Hi,
Just new to Spark and in need of some help for framing the problem I
have. A problem well stated is half solved it's the saying :)
Let's say that I have a DStream[String] basically containing Json of
some measurements from IoT devices. In order to keep it simple say that
after unmarshalling I have data like:
case class Measurement(val deviceId:Long, val timestamp:Date, val
measurement:Double)
I need to use DStreams because there is some interest in monitoring
real-time the measurements of devices. So let's say that I have a
dashboard with hourly granularity, past hours are consolidated but
current hour must be kept updated on every input.

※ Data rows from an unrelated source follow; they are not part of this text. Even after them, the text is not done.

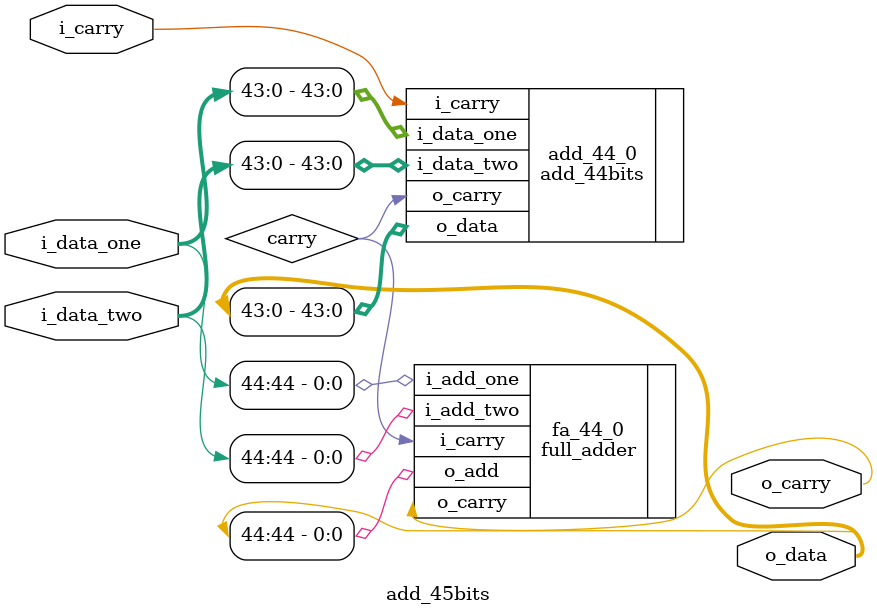
<source format=sv>
module add_45bits(
  input logic  [44:0] i_data_one,
  input logic  [44:0] i_data_two,
  input logic         i_carry,
  
  output logic [44:0] o_data,
  output logic        o_carry
);

  logic carry;

  add_44bits add_44_0(
    .i_data_one (i_data_one[43:0]),
    .i_data_two (i_data_two[43:0]),
    .i_carry    (i_carry),
    .o_data     (o_data[43:0]),
    .o_carry    (carry)
  );
  
  full_adder fa_44_0(
    .i_add_one (i_data_one[44]),
    .i_add_two (i_data_two[44]),
    .i_carry   (carry),
    .o_add     (o_data[44]),
    .o_carry   (o_carry)
  );

endmodule
</source>
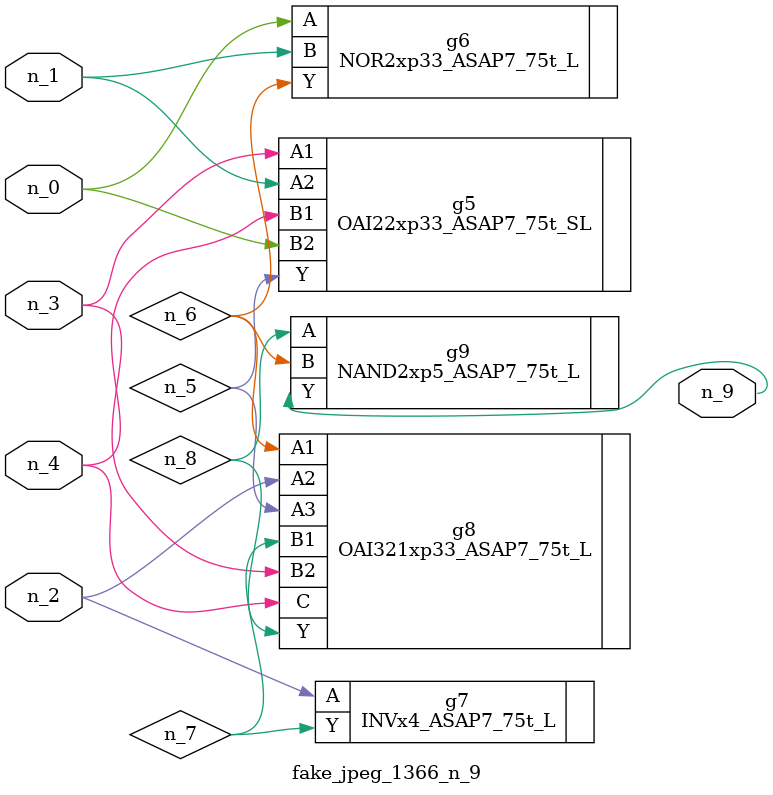
<source format=v>
module fake_jpeg_1366_n_9 (n_3, n_2, n_1, n_0, n_4, n_9);

input n_3;
input n_2;
input n_1;
input n_0;
input n_4;

output n_9;

wire n_8;
wire n_6;
wire n_5;
wire n_7;

OAI22xp33_ASAP7_75t_SL g5 ( 
.A1(n_3),
.A2(n_1),
.B1(n_4),
.B2(n_0),
.Y(n_5)
);

NOR2xp33_ASAP7_75t_L g6 ( 
.A(n_0),
.B(n_1),
.Y(n_6)
);

INVx4_ASAP7_75t_L g7 ( 
.A(n_2),
.Y(n_7)
);

OAI321xp33_ASAP7_75t_L g8 ( 
.A1(n_6),
.A2(n_2),
.A3(n_5),
.B1(n_7),
.B2(n_3),
.C(n_4),
.Y(n_8)
);

NAND2xp5_ASAP7_75t_L g9 ( 
.A(n_8),
.B(n_6),
.Y(n_9)
);


endmodule
</source>
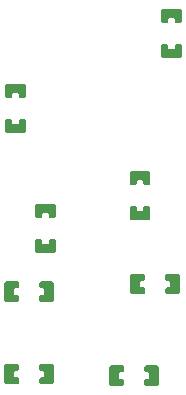
<source format=gtp>
G04 Layer: TopPasteMaskLayer*
G04 EasyEDA v6.5.51, 2025-10-07 15:43:34*
G04 065a6221327546c7852400a8f05eee82,a6cf4550276c400b965b925ba5ea59c0,10*
G04 Gerber Generator version 0.2*
G04 Scale: 100 percent, Rotated: No, Reflected: No *
G04 Dimensions in millimeters *
G04 leading zeros omitted , absolute positions ,4 integer and 5 decimal *
%FSLAX45Y45*%
%MOMM*%

%ADD10C,0.0111*%

%LPD*%
G36*
X5745327Y-6493560D02*
G01*
X5735370Y-6503568D01*
X5735370Y-6653631D01*
X5745327Y-6663639D01*
X5846114Y-6663639D01*
X5856122Y-6653631D01*
X5856122Y-6617512D01*
X5846114Y-6607505D01*
X5825032Y-6607505D01*
X5815025Y-6597497D01*
X5815025Y-6559702D01*
X5825032Y-6549694D01*
X5846114Y-6549694D01*
X5856122Y-6539687D01*
X5856122Y-6503568D01*
X5846114Y-6493560D01*
G37*
G36*
X6041085Y-6493560D02*
G01*
X6031077Y-6503568D01*
X6031077Y-6539687D01*
X6041085Y-6549694D01*
X6062167Y-6549694D01*
X6072174Y-6559702D01*
X6072174Y-6597497D01*
X6062167Y-6607505D01*
X6041085Y-6607505D01*
X6031077Y-6617512D01*
X6031077Y-6653631D01*
X6041085Y-6663639D01*
X6141872Y-6663639D01*
X6151829Y-6653631D01*
X6151829Y-6503568D01*
X6141872Y-6493560D01*
G37*
G36*
X6186068Y-3474770D02*
G01*
X6176060Y-3484727D01*
X6176060Y-3585514D01*
X6186068Y-3595522D01*
X6222187Y-3595522D01*
X6232194Y-3585514D01*
X6232194Y-3564432D01*
X6242202Y-3554425D01*
X6279997Y-3554425D01*
X6290005Y-3564432D01*
X6290005Y-3585514D01*
X6300012Y-3595522D01*
X6336131Y-3595522D01*
X6346139Y-3585514D01*
X6346139Y-3484727D01*
X6336131Y-3474770D01*
G37*
G36*
X6186068Y-3770477D02*
G01*
X6176060Y-3780485D01*
X6176060Y-3881272D01*
X6186068Y-3891229D01*
X6336131Y-3891229D01*
X6346139Y-3881272D01*
X6346139Y-3780485D01*
X6336131Y-3770477D01*
X6300012Y-3770477D01*
X6290005Y-3780485D01*
X6290005Y-3801567D01*
X6279997Y-3811574D01*
X6242202Y-3811574D01*
X6232194Y-3801567D01*
X6232194Y-3780485D01*
X6222187Y-3770477D01*
G37*
G36*
X5919368Y-4846370D02*
G01*
X5909360Y-4856327D01*
X5909360Y-4957114D01*
X5919368Y-4967122D01*
X5955487Y-4967122D01*
X5965494Y-4957114D01*
X5965494Y-4936032D01*
X5975502Y-4926025D01*
X6013297Y-4926025D01*
X6023305Y-4936032D01*
X6023305Y-4957114D01*
X6033312Y-4967122D01*
X6069431Y-4967122D01*
X6079439Y-4957114D01*
X6079439Y-4856327D01*
X6069431Y-4846370D01*
G37*
G36*
X5919368Y-5142077D02*
G01*
X5909360Y-5152085D01*
X5909360Y-5252872D01*
X5919368Y-5262829D01*
X6069431Y-5262829D01*
X6079439Y-5252872D01*
X6079439Y-5152085D01*
X6069431Y-5142077D01*
X6033312Y-5142077D01*
X6023305Y-5152085D01*
X6023305Y-5173167D01*
X6013297Y-5183174D01*
X5975502Y-5183174D01*
X5965494Y-5173167D01*
X5965494Y-5152085D01*
X5955487Y-5142077D01*
G37*
G36*
X5923127Y-5718860D02*
G01*
X5913170Y-5728868D01*
X5913170Y-5878931D01*
X5923127Y-5888939D01*
X6023914Y-5888939D01*
X6033922Y-5878931D01*
X6033922Y-5842812D01*
X6023914Y-5832805D01*
X6002832Y-5832805D01*
X5992825Y-5822797D01*
X5992825Y-5785002D01*
X6002832Y-5774994D01*
X6023914Y-5774994D01*
X6033922Y-5764987D01*
X6033922Y-5728868D01*
X6023914Y-5718860D01*
G37*
G36*
X6218885Y-5718860D02*
G01*
X6208877Y-5728868D01*
X6208877Y-5764987D01*
X6218885Y-5774994D01*
X6239967Y-5774994D01*
X6249974Y-5785002D01*
X6249974Y-5822797D01*
X6239967Y-5832805D01*
X6218885Y-5832805D01*
X6208877Y-5842812D01*
X6208877Y-5878931D01*
X6218885Y-5888939D01*
X6319672Y-5888939D01*
X6329629Y-5878931D01*
X6329629Y-5728868D01*
X6319672Y-5718860D01*
G37*
G36*
X4865268Y-4405477D02*
G01*
X4855260Y-4415485D01*
X4855260Y-4516272D01*
X4865268Y-4526229D01*
X5015331Y-4526229D01*
X5025339Y-4516272D01*
X5025339Y-4415485D01*
X5015331Y-4405477D01*
X4979212Y-4405477D01*
X4969205Y-4415485D01*
X4969205Y-4436567D01*
X4959197Y-4446574D01*
X4921402Y-4446574D01*
X4911394Y-4436567D01*
X4911394Y-4415485D01*
X4901387Y-4405477D01*
G37*
G36*
X4865268Y-4109770D02*
G01*
X4855260Y-4119727D01*
X4855260Y-4220514D01*
X4865268Y-4230522D01*
X4901387Y-4230522D01*
X4911394Y-4220514D01*
X4911394Y-4199432D01*
X4921402Y-4189425D01*
X4959197Y-4189425D01*
X4969205Y-4199432D01*
X4969205Y-4220514D01*
X4979212Y-4230522D01*
X5015331Y-4230522D01*
X5025339Y-4220514D01*
X5025339Y-4119727D01*
X5015331Y-4109770D01*
G37*
G36*
X5119268Y-5421477D02*
G01*
X5109260Y-5431485D01*
X5109260Y-5532272D01*
X5119268Y-5542229D01*
X5269331Y-5542229D01*
X5279339Y-5532272D01*
X5279339Y-5431485D01*
X5269331Y-5421477D01*
X5233212Y-5421477D01*
X5223205Y-5431485D01*
X5223205Y-5452567D01*
X5213197Y-5462574D01*
X5175402Y-5462574D01*
X5165394Y-5452567D01*
X5165394Y-5431485D01*
X5155387Y-5421477D01*
G37*
G36*
X5119268Y-5125770D02*
G01*
X5109260Y-5135727D01*
X5109260Y-5236514D01*
X5119268Y-5246522D01*
X5155387Y-5246522D01*
X5165394Y-5236514D01*
X5165394Y-5215432D01*
X5175402Y-5205425D01*
X5213197Y-5205425D01*
X5223205Y-5215432D01*
X5223205Y-5236514D01*
X5233212Y-5246522D01*
X5269331Y-5246522D01*
X5279339Y-5236514D01*
X5279339Y-5135727D01*
X5269331Y-5125770D01*
G37*
G36*
X4856327Y-5782360D02*
G01*
X4846370Y-5792368D01*
X4846370Y-5942431D01*
X4856327Y-5952439D01*
X4957114Y-5952439D01*
X4967122Y-5942431D01*
X4967122Y-5906312D01*
X4957114Y-5896305D01*
X4936032Y-5896305D01*
X4926025Y-5886297D01*
X4926025Y-5848502D01*
X4936032Y-5838494D01*
X4957114Y-5838494D01*
X4967122Y-5828487D01*
X4967122Y-5792368D01*
X4957114Y-5782360D01*
G37*
G36*
X5152085Y-5782360D02*
G01*
X5142077Y-5792368D01*
X5142077Y-5828487D01*
X5152085Y-5838494D01*
X5173167Y-5838494D01*
X5183174Y-5848502D01*
X5183174Y-5886297D01*
X5173167Y-5896305D01*
X5152085Y-5896305D01*
X5142077Y-5906312D01*
X5142077Y-5942431D01*
X5152085Y-5952439D01*
X5252872Y-5952439D01*
X5262829Y-5942431D01*
X5262829Y-5792368D01*
X5252872Y-5782360D01*
G37*
G36*
X4856327Y-6480860D02*
G01*
X4846370Y-6490868D01*
X4846370Y-6640931D01*
X4856327Y-6650939D01*
X4957114Y-6650939D01*
X4967122Y-6640931D01*
X4967122Y-6604812D01*
X4957114Y-6594805D01*
X4936032Y-6594805D01*
X4926025Y-6584797D01*
X4926025Y-6547002D01*
X4936032Y-6536994D01*
X4957114Y-6536994D01*
X4967122Y-6526987D01*
X4967122Y-6490868D01*
X4957114Y-6480860D01*
G37*
G36*
X5152085Y-6480860D02*
G01*
X5142077Y-6490868D01*
X5142077Y-6526987D01*
X5152085Y-6536994D01*
X5173167Y-6536994D01*
X5183174Y-6547002D01*
X5183174Y-6584797D01*
X5173167Y-6594805D01*
X5152085Y-6594805D01*
X5142077Y-6604812D01*
X5142077Y-6640931D01*
X5152085Y-6650939D01*
X5252872Y-6650939D01*
X5262829Y-6640931D01*
X5262829Y-6490868D01*
X5252872Y-6480860D01*
G37*
M02*

</source>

The problem is that the Time that matters is the timestamp in the Json
not the receiving timestamp by Spark so I think that I have to keep a
stateful DStream like the one described
http://blog.cloudera.com/blog/2014/11/how-to-do-near-real-time-sessionization-with-spark-streaming-and-apache-hadoop/
. I have two questions here:
1. Once a given hour is gone, I'd like to flush the consolidated stream
into a DB. I think the strategy is to have a Stream with key-values
where the key is (userID, truncateByHour(timestamp)) and reducing
over the values. But it seems to me that with this approach Spark
has lost any sense of time, how would you flush all the RDDs with
timestamps between 00:00:00 and 00:59:59 for instance? Maybe I'm
missing some function in the API
2. How do you deal with events that come with timestamps in the past,
is it a matter of ignoring them, finding a trade-off between memory
and how long the stateful DStream is? But then, who is the one
poping the mature time slices from the stateful stream.
For me Spark Streaming would be the most natural way to face this
problem, but maybe a simple Spark processing run every minute could keep
easily the sorting by time of external events.
I'd like to hear your thoughts.
Toni